Although duplicated chromosomes diverged from one another and became scrambled over the eons, the research team was able to find 103 duplicated chromosome segments that ranged in age from 50 million to 200 million years. "We figured out where gene family members are located and used that information to find the ancient duplicated segments," said Vision, who is a molecular biologist at the Center for Agricultural Bioinformatics (CAB) at Cornell. The CAB is supported by the U.S. Department of Agriculture, Agricultural Research Service, in partnership with the College of Agriculture and Life Sciences and the Theory Center at Cornell. With help from the dating estimates obtained by paleobotanists, the team was able to look at the duplicated gene sequences and deduce when the genome duplications in Arabidopsis occurred. The team found that a few large duplication events were responsible for the pattern they saw. "Our work was entirely computational, but a lot of other researchers' laboratory work went into it before that," said Vision. He draws an analogy between finding prehistoric genetic relationships and the development of language. Many words in Romance languages like Spanish, Italian, French and Portuguese are derived from Latin. "We can see the roots of the modern words as being derived from Latin," he said. "In our case, we are finding the genetic roots of the genes before they duplicated and diverged." The paper, "The Origins of Genomic Duplications in Arabidopsis," was authored by Vision, Tanksley and Daniel G. Brown of the Whitehead Institute at the Massachusetts Institute of Technology. Brown participated in the research while completing his doctoral degree, which he earned from the Department of Computer Science at Cornell last spring. The research was funded by the USDA Agriculture Research Service and grants from the National Science Foundation and the Office of Naval Research.

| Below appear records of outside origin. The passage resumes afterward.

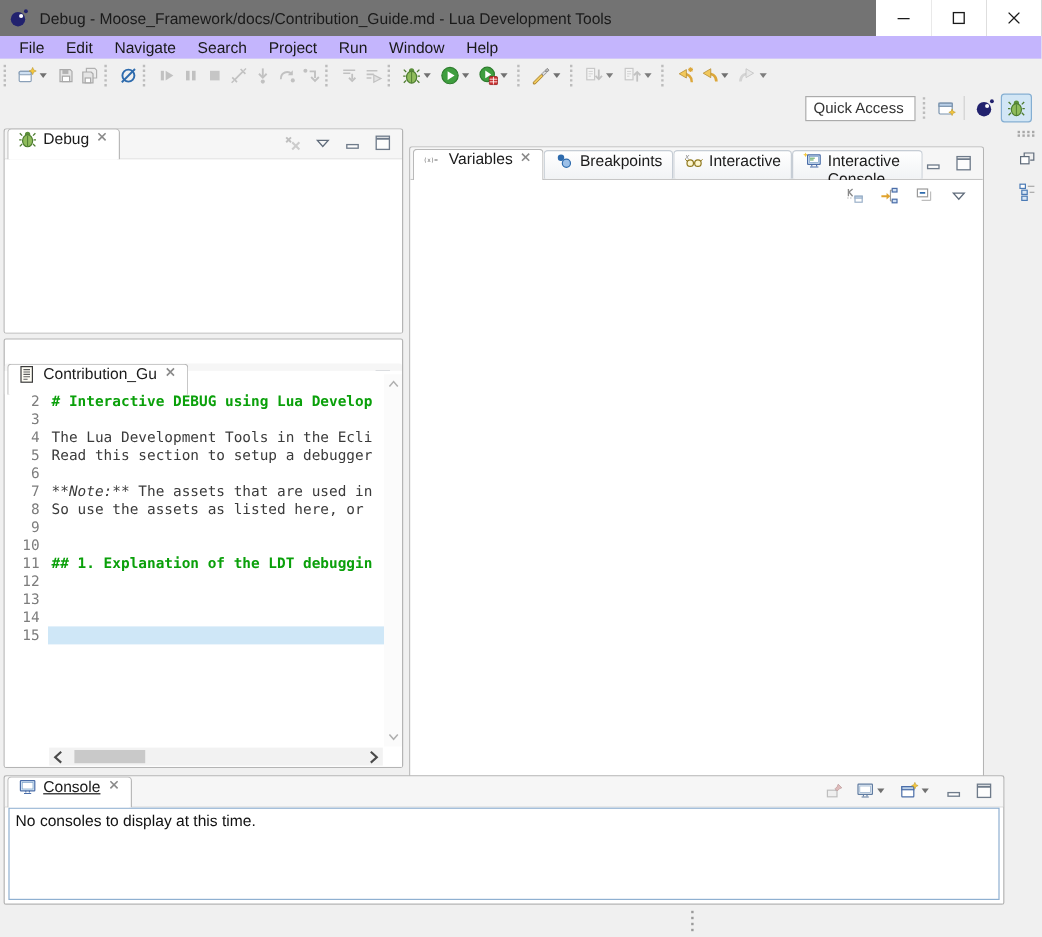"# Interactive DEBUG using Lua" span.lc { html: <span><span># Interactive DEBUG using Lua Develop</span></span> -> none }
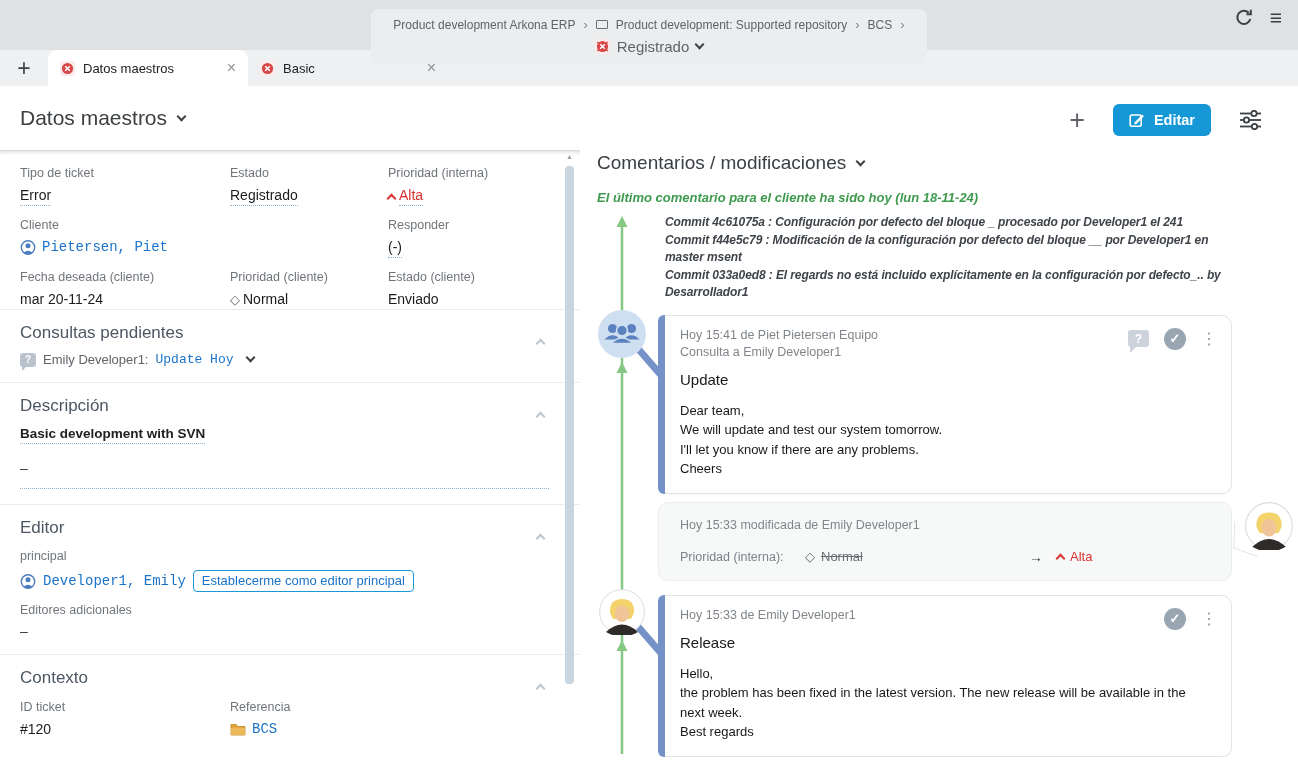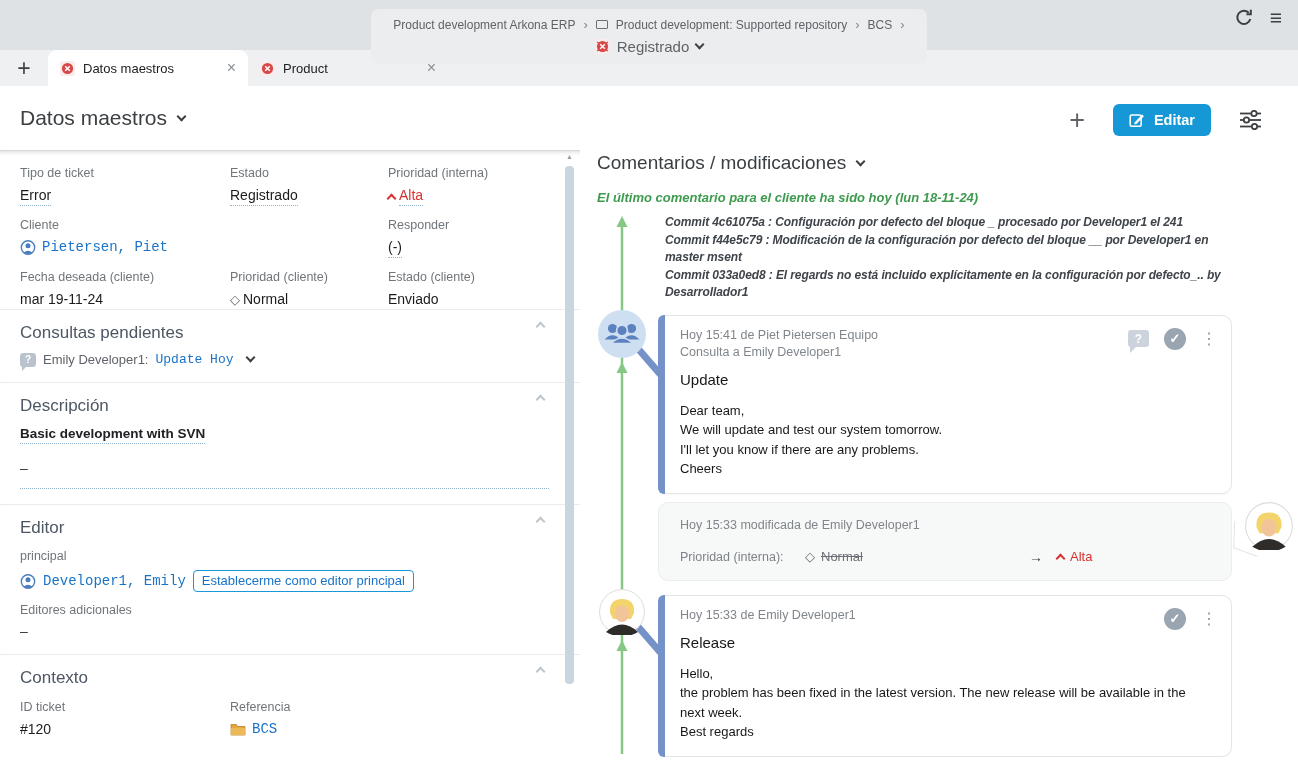"Product" span { text: Product -> Basic }
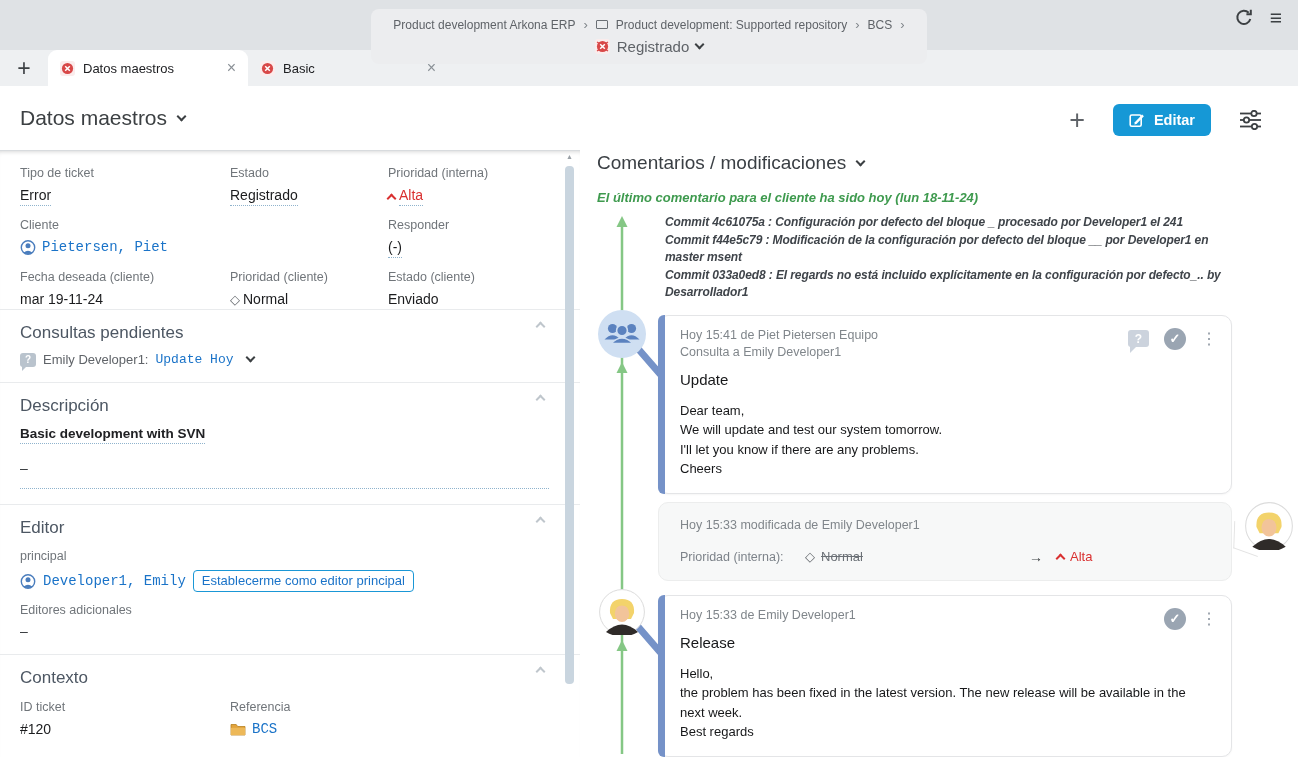"mar 19-11-24" span { text: 19-11-24 -> 20-11-24 }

How the Theory Center's computing resources help to BLAST researchers ahead

Running a massive BLAST search on the Arabidopsis genome was easier for Cornell researcher Todd Vision than it might have been for many other genomics researchers, thanks to the Cornell Theory Center (CTC). The center maintains a special computing resource in Rhodes Hall in conjunction with the U.S. Department of Agriculture's Center for Agricultural Bioinformatics (CAB). The resource, loosely named the 'genomics cluster,' consists of 12 computers, each made up of four 500-Mhz Pentium III processors running the Windows 2000 operating system. With software developed for CTC, eight of the machines run as a parallel-processing cluster, effectively a supercomputer. The cluster is primarily used for searches using BLAST (an acronym for Basic Local Alignment Search Tool), a program that searches gene and protein databases for pattern matches, much the same way a text searcher will match words and phrases. BLAST servers are available elsewhere to the worldwide research community through World Wide Web interfaces, but they are not suitable for running a large batch of queries such as the one Vision used to track the genetic history of Arabidopsis.

The BLAST server on the web takes one query and "blasts" it against the database, Vision explained. "But I needed to run twenty-something thousand proteins. Imagine sitting there and clicking the mouse that many times. Doing it on Theory Center computers allowed us to do it in a batch. Doing it all on local computers allows you more speed, more flexibility and less hands-on processing." Vision also assembled on a Theory Center computer a special version of the Arabidopsis genome database that would tell him the location on the genome of each protein it found. The processing, he said, took only about half a day on just one of the four-processor Pentiums. Other computers in the resource are used for databases. One is a server for the CAB Web site known as Demeter's Genomes, which makes extensive databases of plant genomes available to the research community. The genomics cluster was established several years ago with about $400,000 in funding from the USDA and is maintained by an annual USDA grant. David Schneider, Theory Center staff researcher, is principal investigator of the genomics cluster.